The cicadas are getting ready to bed down for the night, but there are always a few that put in one last extra-loud burst before calling it quits. For a short while the swamp is silent except for the every present cricket chirping. Around 9:00 the monotonous, pulsing rhythm of katydid music gets started. A lot of people think they are cicadas, which are only active during the day. There are lots of different katydids in North America, but I believe the one most folks hear calling at night in South Carolina hardwood forests is the common true katydid, Pterophylla camellifolia. They look like big lime-green leaves with legs.
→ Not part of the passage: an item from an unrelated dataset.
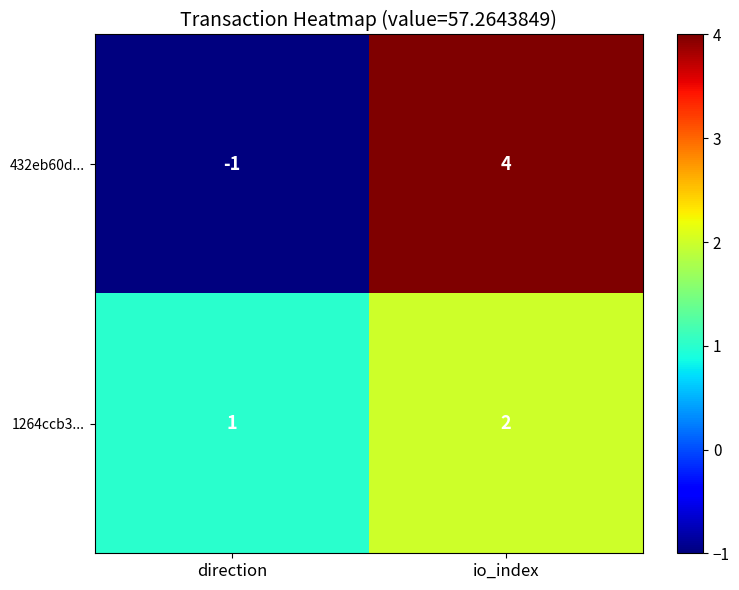

True or false: 1264ccb3... has a value of 3 at io_index.

False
Like cicadas, they don’t really start calling until hot weather arrives, typically late June and early July.
It takes a while for the swamp to get completely dark. The lightning bugs have gradually increased, and by 10:00 seem to be at peak performance. They are blinking at all heights, from ground level to forty feet or more in the trees. They seem most abundant along a 500-feet stretch of high boardwalk from the swamp edge, where the big beech tree is located, to the “tee” where the high boardwalk continues east and the low boardwalk begins. It’s a marvel to see the bioluminescent beetles in action, and even though the synchronous lightning bug show gets all the attention, the large number of blinking lightning bugs is still worth the drive down.
A fair number of wolf spiders are on the boardwalk hand rails, and one really impressive female, with a three-inch spread, is clinging to the side of the boardwalk pier post. I continue walking to where the low boardwalk starts, sit on a bench, and enjoy the peace and quiet.